Scellés dans un coffret contenant 9 CD et un livret, les morceaux choisis et leurs textes (paroles transcrites en arabe, traduites en français et commentaires historiques, anthropologiques, musicologiques) offrent bien plus qu’un répertoire. C’est tout un pan du patrimoine et de l’histoire qui y est immortalisé. Si elle n’est pas exhaustive, cette anthologie de la musique gnaoua, première du genre, déroule les multiples phases du registre gnaoui. Elle parcourt les introductions et le jeu des percussions, passe en revue la progression des Mlouks et des couleurs, retrace les rituels des lilas et dépeint, en toute cohérence, multiples transitions et phrases musicales. Le musicologue Ahmed Aydoun, qui a participé au projet, nous raconte sa genèse.

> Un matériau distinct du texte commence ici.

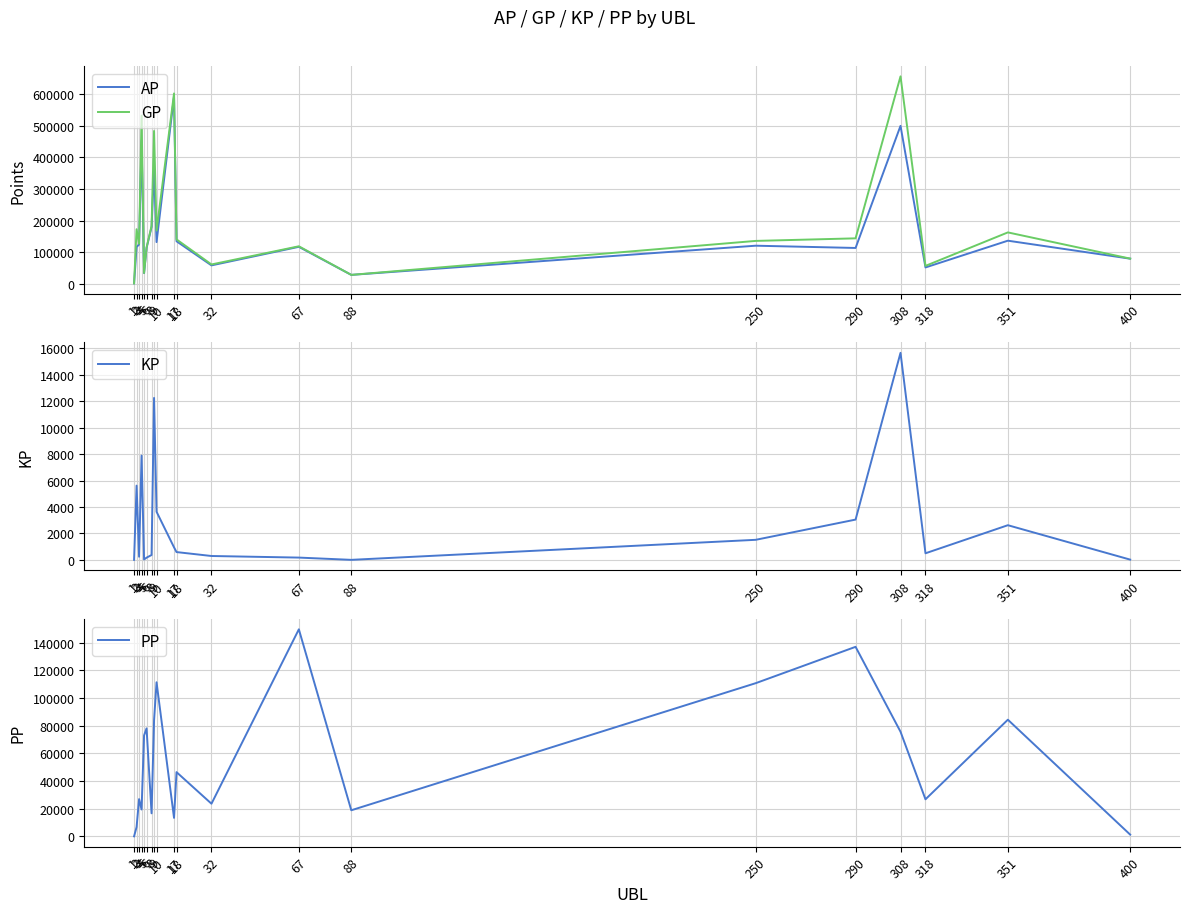

Is the value of AP at 4 greater than the value of GP at 10?

Yes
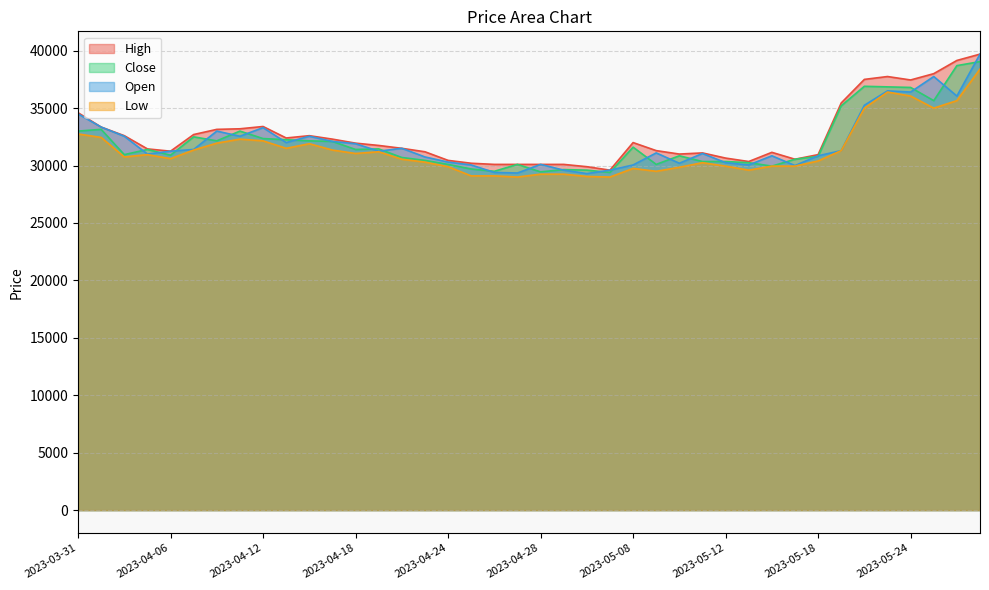

How many lines are shown in the chart?

4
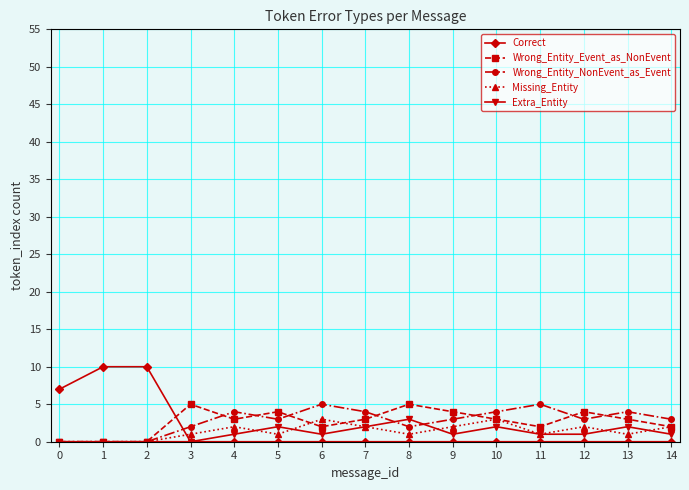

True or false: Wrong_Entity_NonEvent_as_Event has a value of 8 at 6.

False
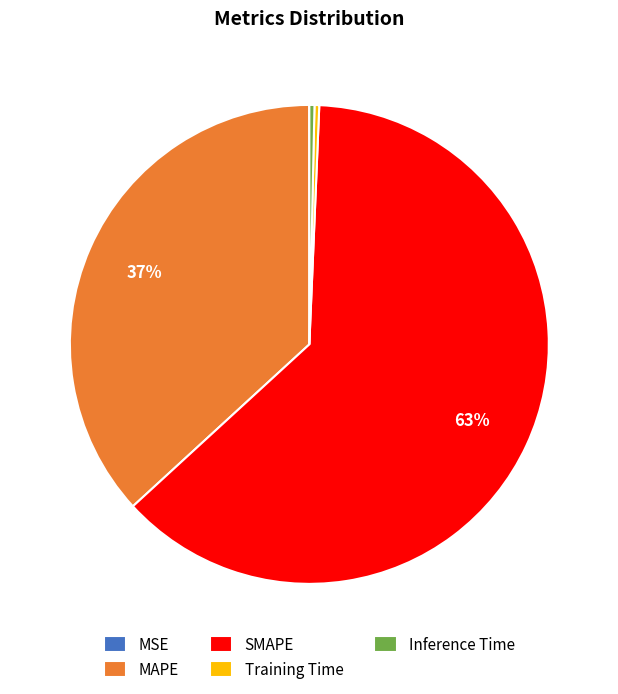

Is it true that SMAPE is 70% of the pie?

False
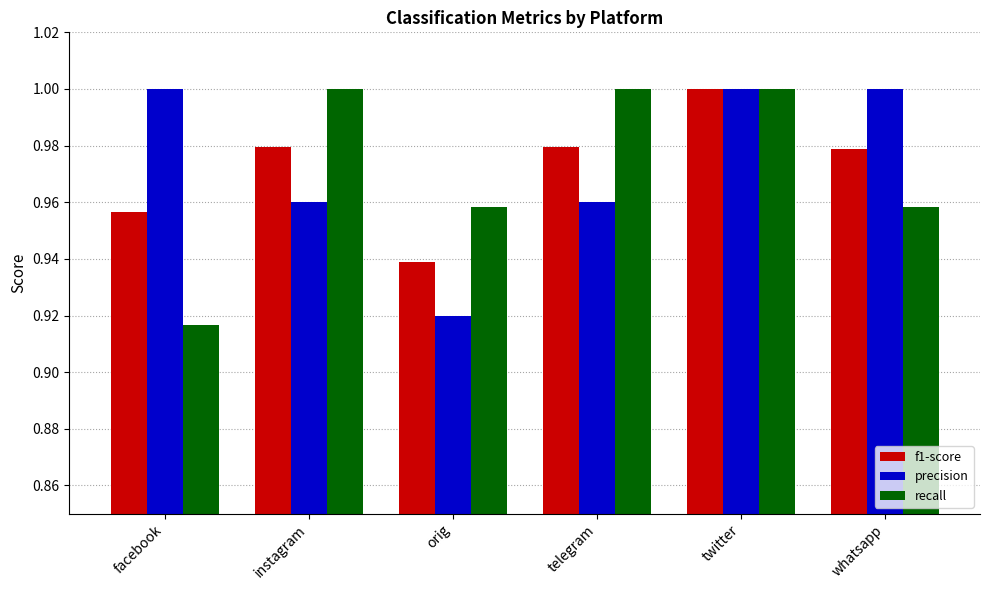

What is the sum of all recall values?

5.8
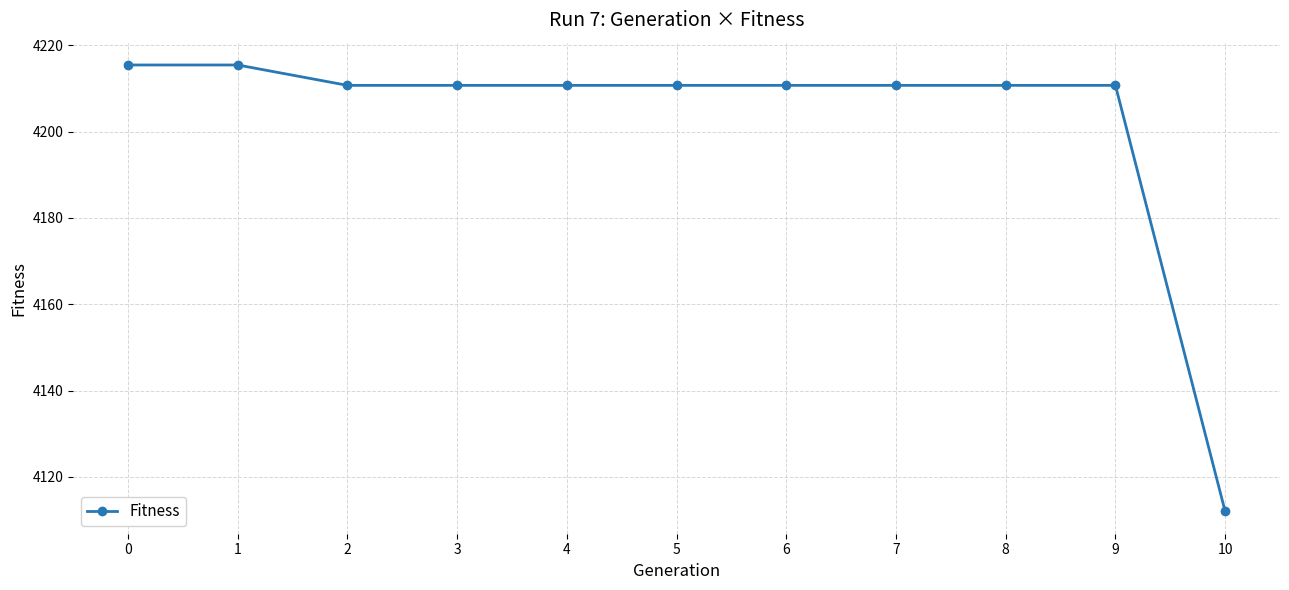

The value at 2 is 4210.7. True or false?

True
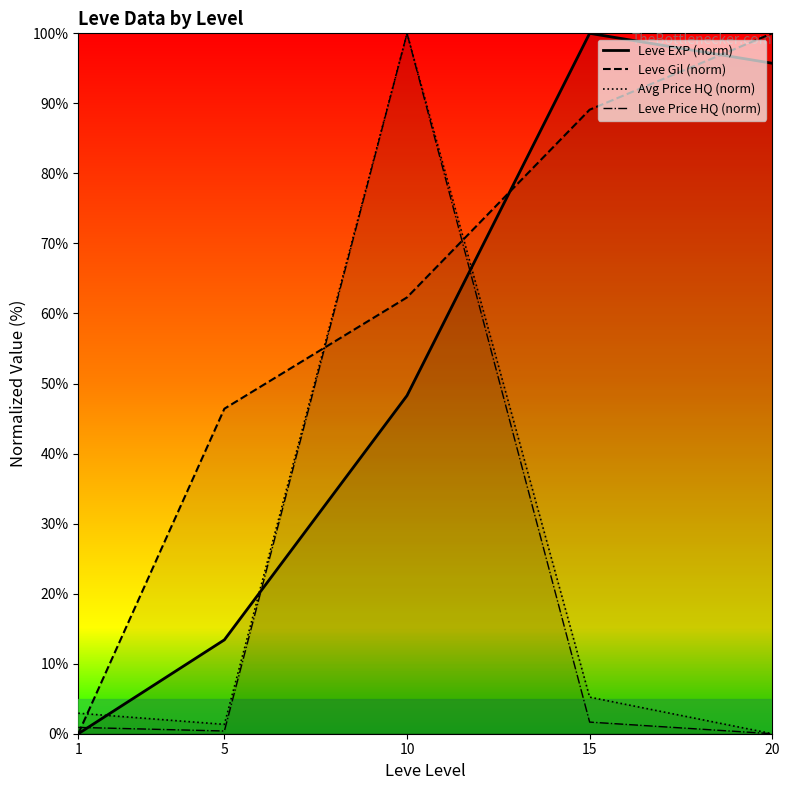

Reading left to right, transcribe all the data shown in this chart.

Leve EXP (norm): 1=0.0	5=13.4	10=48.3	15=100.0	20=95.7
Leve Gil (norm): 1=0.0	5=46.4	10=62.3	15=89.1	20=100.0
Avg Price HQ (norm): 1=2.9	5=1.3	10=100.0	15=5.2	20=0.0
Leve Price HQ (norm): 1=0.9	5=0.4	10=100.0	15=1.7	20=0.0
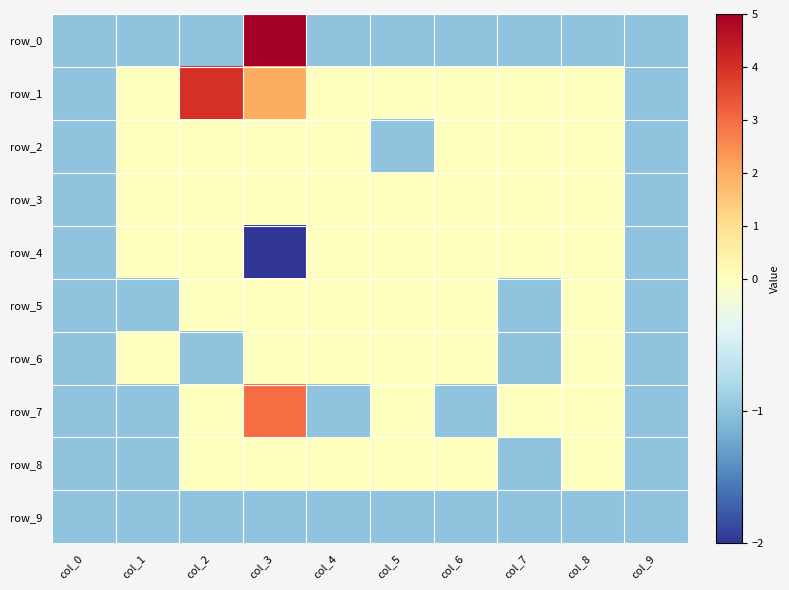

The row_1 series shows -1 at col_9. True or false?

True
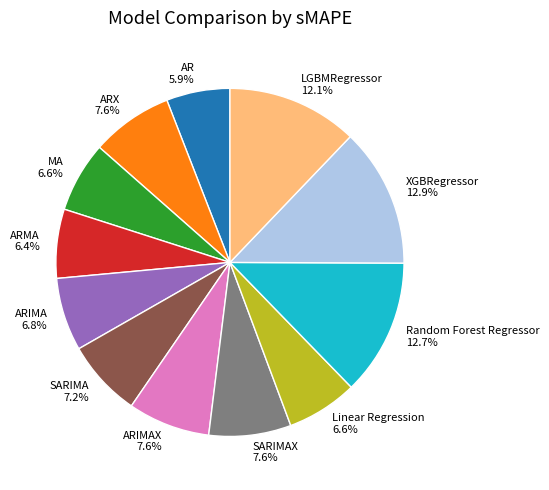

Does ARIMA 6.8% represent more than half of the total?

No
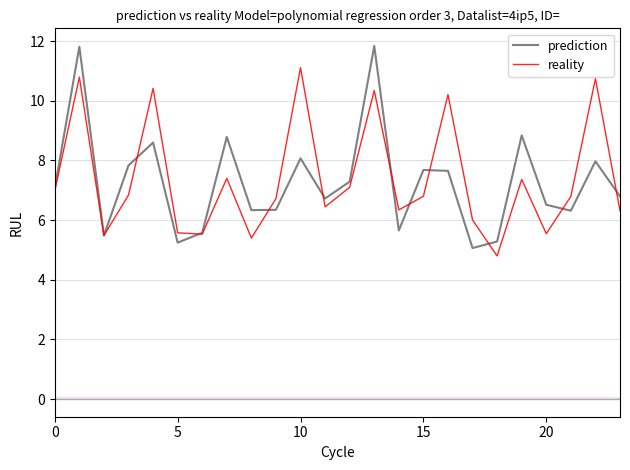

Rank the series by their maximum value, from lowest to highest.

reality, prediction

Comment avez-vous travaillé sur l’anthologie gnaoua ?
C’est un long processus. Dans un premier temps, nous avons commencé par une tournée de prospection auprès des grands mâalems à travers les villes de Tétouan, Asilah, Essaouira, Marrakech, Casablanca, Rabat, Meknès, et Fès. Puis les Gnaoua amazighs de Smimou au sud d’Essaouira, et les Gnaoua des oasis à Zagora. Dans un deuxième temps, nous avons procédé au choix du programme d’enregistrement et confié à quelques mâalems le soin d’interpréter chacun quelques parties de la lila en respectant l’ordre des parties et des couleurs. Ensuite, nous avons procédé à la mise en place des variantes régionales en isolant quelques exemples significatifs parmi les répertoires particuliers de ganga, du hamdouchi, des sebtiyyine et isemgane. C’était l’occasion également de mettre en avant certaines parties de la rahba souiria (d’Essaouira) et de la rahba chamalia (du nord). Parallèlement à ce travail d’enregistrement, des textes de présentation et d’analyse (historique, anthropologique et musicologique) ont été commandés à des spécialistes de la question. Et un cadrage théorique global a été élaboré par l’association Yerma, en commandant en plus des trois textes de base, une définition du projet dans son ensemble ainsi que sa méthodologie, et différentes clés pour en comprendre la finalité et le contenu. Est venue ensuite la tâche la plus laborieuse qui a nécessité beaucoup de temps : celle de transcrire les textes chantés et de les traduire en français. Il y a également tout le travail éditorial et de direction artistique qui a été engagé (recherche iconographique, maquettes, normes de conditionnement et de présentation, etc.).
La transmission orale est-elle difficile à retranscrire ?
La transcription de la tradition orale pose plusieurs problèmes : il y a d’abord l’inintelligibilité d’une grande partie des textes chantés, la difficulté même pour les mâalems de discerner le sens de quelques termes issus d’une tradition lointaine, le choix de la graphie adéquate. La traduction du sens et le maintien de la cohérence du texte, quand les nombreuses répétitions servaient plus à meubler la séquence musicale qu’à présenter une suite significative. De plus, étant dans la tradition orale, un degré de liberté est laissé à l’interprète qui pourrait d’un contexte à un autre changer par l’ajout, la suppression des termes et invocations.
Dans le panel des musiques traditionnelles marocaines, où situeriez-vous la musique gnaoua ?
La musique gnaoua fait partie des musiques confrériques. Elle est profondément ancrée dans la tradition et le paysage marocain, par sa vigueur et la gravité du guembri. Mis à part sa fonction thérapeutique et ésotérique, cette musique inspire beaucoup de musiciens marocains et étrangers, par la richesse de ses accents rythmiques, son pentatonisme particulier, et son ouverture vers les différentes formes de fusion.